SELECTION
BERTino: an Italian DistilBERT model

This repository hosts BERTino, an Italian DistilBERT model pre-trained by indigo.ai on a large general-domain Italian corpus. BERTino is task-agnostic and can be fine-tuned for every downstream task.

Corpus

The pre-training corpus that we used is the union of the Paisa and ItWaC corpora. The final corpus counts 14 millions of sentences for a total of 12 GB of text.

Downstream Results

To validate the pre-training that we conducted, we evaluated BERTino on the Italian ParTUT, Italian ISDT, Italian WikiNER and multi-class sentence classification tasks. We report for comparison results obtained by the teacher model fine-tuned in the same tasks and for the same number of epochs.

Italian ISDT:

Model	F1 score	Fine-tuning time	Evaluation time
BERTino	0,9801	9m, 4s	3s
Teacher	0,983	16m, 28s	5s

Italian ParTUT:

Model	F1 score	Fine-tuning time	Evaluation time
BERTino	0,9268	1m, 18s	1s
Teacher	0,9688	2m, 18s	1s

Italian WikiNER:

Model	F1 score	Fine-tuning time	Evaluation time
BERTino	0,9038	35m, 35s	3m, 1s
Teacher	0,9178	67m, 8s	5m, 16s

Multi-class sentence classification:

Model	F1 score	Fine-tuning time	Evaluation time
BERTino	0,7788	4m, 40s	6s
Teacher	0,7986	8m, 52s	9s

DIRECTION 1
Copy the herbarium sheet entries from the start through the line that contains "collection date: 1866-04-13", including both ends.

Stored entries
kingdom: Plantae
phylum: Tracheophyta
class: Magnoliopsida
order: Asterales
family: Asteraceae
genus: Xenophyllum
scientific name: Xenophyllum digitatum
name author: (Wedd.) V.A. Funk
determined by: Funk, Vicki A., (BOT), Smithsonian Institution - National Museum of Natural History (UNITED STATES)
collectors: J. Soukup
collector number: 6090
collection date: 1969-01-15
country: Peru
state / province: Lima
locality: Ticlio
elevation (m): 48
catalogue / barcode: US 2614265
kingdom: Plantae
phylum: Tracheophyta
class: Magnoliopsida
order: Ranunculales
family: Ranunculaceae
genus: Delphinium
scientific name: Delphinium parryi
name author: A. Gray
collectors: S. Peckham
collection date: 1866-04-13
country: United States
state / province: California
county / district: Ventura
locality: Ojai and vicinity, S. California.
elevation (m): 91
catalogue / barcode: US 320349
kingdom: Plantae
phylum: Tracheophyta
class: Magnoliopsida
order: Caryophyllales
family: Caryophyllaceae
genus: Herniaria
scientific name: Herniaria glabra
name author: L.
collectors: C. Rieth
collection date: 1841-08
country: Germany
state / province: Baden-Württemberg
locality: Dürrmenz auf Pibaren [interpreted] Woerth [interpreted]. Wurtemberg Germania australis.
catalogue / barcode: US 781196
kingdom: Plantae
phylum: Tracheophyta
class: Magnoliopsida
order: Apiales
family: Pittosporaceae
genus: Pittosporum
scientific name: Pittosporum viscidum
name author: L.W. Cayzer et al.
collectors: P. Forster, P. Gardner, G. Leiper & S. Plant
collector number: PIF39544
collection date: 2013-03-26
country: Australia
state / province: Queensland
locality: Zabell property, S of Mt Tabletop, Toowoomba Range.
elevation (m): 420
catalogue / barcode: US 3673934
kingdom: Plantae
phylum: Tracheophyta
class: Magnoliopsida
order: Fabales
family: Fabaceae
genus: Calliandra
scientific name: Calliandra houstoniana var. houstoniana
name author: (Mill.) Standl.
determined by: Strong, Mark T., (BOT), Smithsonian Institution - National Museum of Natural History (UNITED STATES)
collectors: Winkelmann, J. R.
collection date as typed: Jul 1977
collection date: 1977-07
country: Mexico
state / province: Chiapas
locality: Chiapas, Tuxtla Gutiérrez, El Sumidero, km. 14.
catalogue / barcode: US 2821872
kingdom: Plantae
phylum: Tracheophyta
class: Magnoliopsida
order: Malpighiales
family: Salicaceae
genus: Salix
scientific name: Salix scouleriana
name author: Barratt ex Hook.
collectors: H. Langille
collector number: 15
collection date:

DIRECTION 2
Summarize the BERTino description in two sentences.

WRITTEN RESPONSE 1
kingdom: Plantae
phylum: Tracheophyta
class: Magnoliopsida
order: Asterales
family: Asteraceae
genus: Xenophyllum
scientific name: Xenophyllum digitatum
name author: (Wedd.) V.A. Funk
determined by: Funk, Vicki A., (BOT), Smithsonian Institution - National Museum of Natural History (UNITED STATES)
collectors: J. Soukup
collector number: 6090
collection date: 1969-01-15
country: Peru
state / province: Lima
locality: Ticlio
elevation (m): 48
catalogue / barcode: US 2614265
kingdom: Plantae
phylum: Tracheophyta
class: Magnoliopsida
order: Ranunculales
family: Ranunculaceae
genus: Delphinium
scientific name: Delphinium parryi
name author: A. Gray
collectors: S. Peckham
collection date: 1866-04-13

WRITTEN RESPONSE 2
BERTino is an Italian DistilBERT model that indigo.ai pre-trained on a 12 GB general-domain Italian corpus, formed by joining the Paisa and ItWaC corpora, and it can be fine-tuned for any downstream task. On the Italian ISDT, ParTUT and WikiNER tasks and a multi-class sentence classification task, it reached somewhat lower F1 scores than its teacher model while requiring shorter fine-tuning times.